Избранное в 2 томах. Том 2 | страница 80



Гром засова. Ржавый скрип петель. «Снова за мною…»

— Ауфштеен!

Встать! Набрать сил и встать. Не из страха, нет. Чтоб не лежать у ног фашистов.

Попыталась приподняться. Но сил не хватило…

Грубым рывком оторвали от пола, поставили на ноги, потащили…

Потерять сознание не успела: свежий, наполненный прохладой предвесенней влажностью ветерок пахнул в лицо, и это как-то прибавило сил. Однако на ногах устоять не смогла.

Но упасть ей не дали, подхватили чьи-то руки — нет, не грубые руки мучителей, а другие, бережные. Только тогда разглядела, что рядом-товарищи по группе. Поддерживают, встав вплотную, совсем близко их лица. Как изменились они с тех пор, когда она их видела в последний раз на станции Калинковичи, в какой-то большой комнате, куда всех десятерых притащили уже обезоруженными и связанными.

Оборванные, изможденные, с серыми лицами, как не похожи были эти истерзанные фашистами люди, выглядевшие почти стариками, на тех бравых парней, с которыми Саша два месяца назад вместе отправлялась на задание. Но это были они, ее товарищи. Они поддерживали ее, не давая упасть. И, чувствуя тепло дружеских рук, Саша, казалось ей, обретала в себе какие-то новые силы. Ведь теперь все они вместе. До конца.
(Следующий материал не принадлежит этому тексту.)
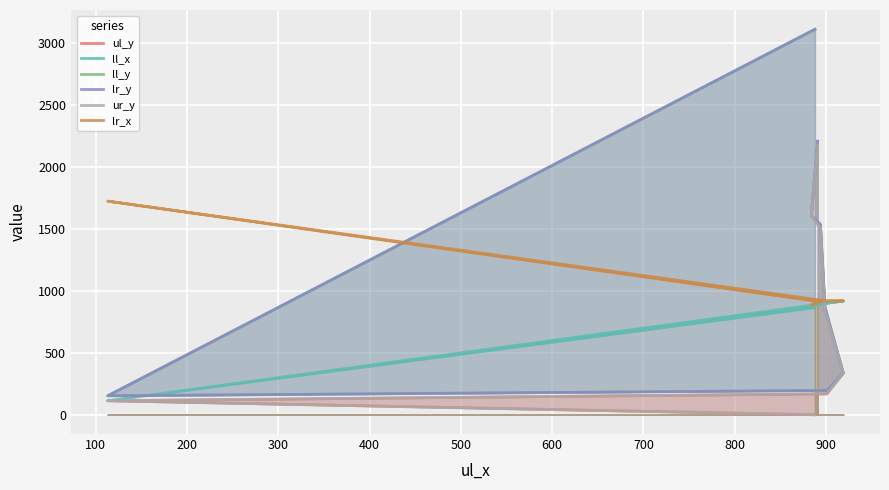

The ll_y series shows 2064 at 500. True or false?

False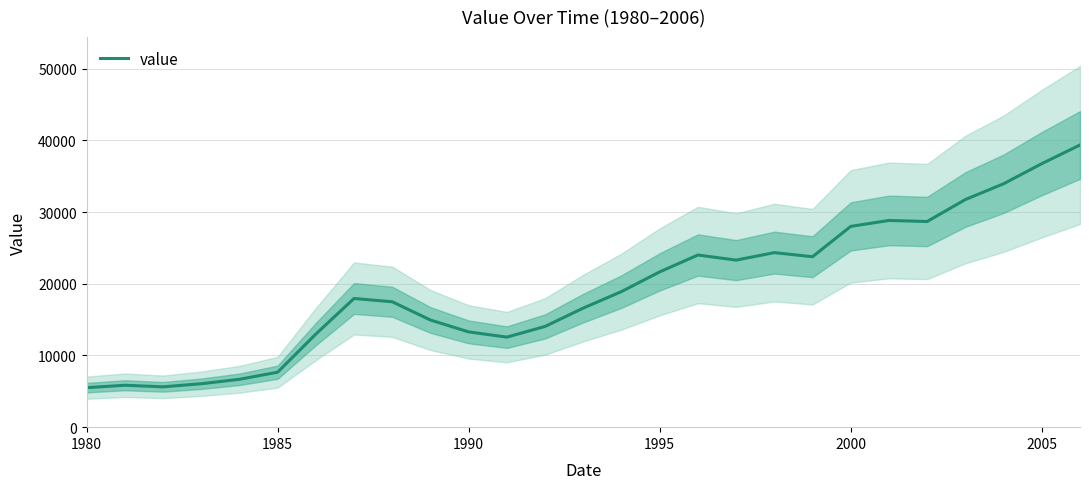

Reading right to left, extract all data points from this chart.

39354	36753	33948	31746	28684	28832	28003	23770	24345	23297	24011	21660	18912	16609	14051	12559	13286	14943	17488	17948	12984	7665	6677	6057	5626	5847	5508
Только сейчас она заметила, что на груди у каждого, на веревке, перекинутой через шею, повешена доска с аккуратной надписью на русском языке: «Советский парашютист». Один из немцев, подойдя к Саше, повесил и ей на шею такую же доску.

Прозвучала хлесткая, как удар бича, команда. Сашу и ее товарищей повели к уже распахнутым воротам, подталкивая прикладами и окриками.

Шагали по раскисшему, подтаявшему снегу, который податливо расступался под ногами. Но каждый шаг давался Саше с большим трудом — не было сил. И если бы ее не поддерживали под руки, она, наверное, не смогла бы сделать и нескольких шагов. Воздух, наполненный запахом талого снега, воздух ранней весны кружил голову, как вино. Уже давно не видевшей ничего, кроме стен камеры и крохотного прямоугольника неба в зарешеченном окне, Саше все казалось сейчас необычным и новым: и чуть подернутое прозрачными, медленно плывущими продолговатыми облачками небо, и покачивающиеся на легком ветерке тонкие ветви деревьев по сторонам дороги. Словно в необычном уже для нее мире шла она сейчас, в мире, таком знакомом и таком далеком от всей ее жизни в последнее время.

Шли молча. Слышен был только шаркающий по мокрому снегу звук шагов, чье-то трудное, хрипловатое дыхание. Плотной кучкой, держась друг за друга, шли десять человек, окруженные конвоем. Старались держать головы как можно выше, ступать как можно тверже, чтобы не радовать врагов видом своей слабости. Гитлеровцы с нашивками зондеркоманды на рукавах шинелей, которые вели Сашу и ее товарищей, в первые минуты подталкивали их, покрикивали. Но те шли, словно бы не замечая своих мучителей, словно какая-то невидимая сила на последнем пути как бы отгородила их от палачей, подняла над ними. И этого не могли не почувствовать гитлеровцы! Если они и были освобождены их фюрером от совести, то способности ощущать силу человеческого духа они еще не потеряли. Ведь даже зверь, случается, темным инстинктом своим ощущает ее присутствие и столбенеет перед человеком. Вот так и немцы из зондеркоманды. Они вели Сашу и ее товарищей уже без окрика, без тычка, без ухмылки.